As for the zealotry's organizing theme, on most levels I suspect its content couldn't be more irrelevant. Listening to the reenactors talk about the bliss of what they call "a Civil War moment'' -- when the artifice briefly vanishes for them -- I couldn't help being reminded of my favorite line from the movie version of Quadrophenia: "I felt like a Mod!'' says the hero, after the Brighton riot. "That has to mean something!'' Call me perverse if you like -- I always think it's fun to see what I might have in common with a bunch of people I've always thought were chowderheads, even if that only means we both are.
Yet while all subcultures function as a secret kept from the rest of the world, most also have a secret that's kept even from initiates themselves -- some untouched area whose crucial significance to the whole is betrayed by the fact that it's left blank. (Let's see -- what was it for '70s punks? Um, sex, if memory serves. And drag queens? I dunno, childhood, maybe; you can turn yourself into a woman, but you can't have been a girl.) The reenactors have a doozy: death. "I actually felt what soldiers felt -- except for being shot,'' says one of Yu's interviewees. Says another, reflecting on the actual Civil War, "Death was a key to it -- and you don't really get that feeling, because we're not dying.''
But while some reenactors seem genuinely if murkily bothered by just how that undeniable fact might reflect on what they do, more gung-ho types apparently take it as a challenge. The movie's most bizarre scene is of a "field hospital'' where mock amputations are performed for the spectators' (educational, sure) benefit, complete with gory sawed-off limb for the "surgeon'' to brandish and blood oozing from the expiring "casualty'''s mouth. Midway through, Yu cuts to a young girl who's watching with a look of poignant, troubled bewilderment; it's less that she'sunder any illusion that it's really happening than that she can't understand why anyone would want to fake such agony.

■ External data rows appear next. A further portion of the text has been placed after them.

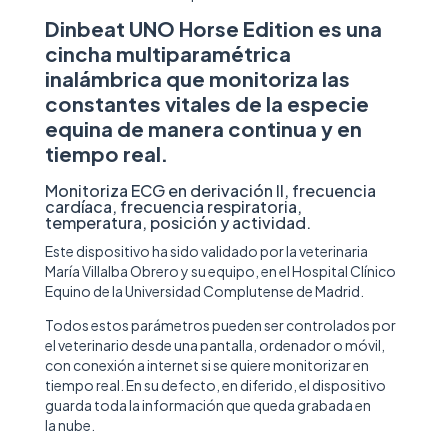
Dinbeat UNO Horse Edition
es una
cincha multiparamétrica
inalámbrica que monitoriza las
constantes vitales de la especie
equina de manera continua y en
tiempo real.
Monitoriza ECG en derivación II, frecuencia
cardíaca, frecuencia respiratoria,
temperatura, posición y actividad.
Este dispositivo ha sido validado por la veterinaria
María Villalba Obrero y su equipo, en el Hospital Clínico
Equino de la Universidad Complutense de Madrid.
Todos estos parámetros pueden ser controlados por
el veterinario desde una pantalla, ordenador o móvil,
con conexión a internet si se quiere monitorizar en
tiempo real. En su defecto, en diferido, el dispositivo
guarda toda la información que queda grabada en
la nube.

I find it pretty distasteful myself -- at once creepy and ridiculous. But the yearning to identify which must at least partially motivate such gruesome kitsch also doesn't seem much less poignant to me than the girl's reaction. Nor is that urge lacking for politer equivalents in other walks of life, come to think of it. FYI: In my most recent conversation with Eleanor Roosevelt, I asked her what she and Hillary talked about -- and Mrs. R. complained that she could barely get a word in edgewise.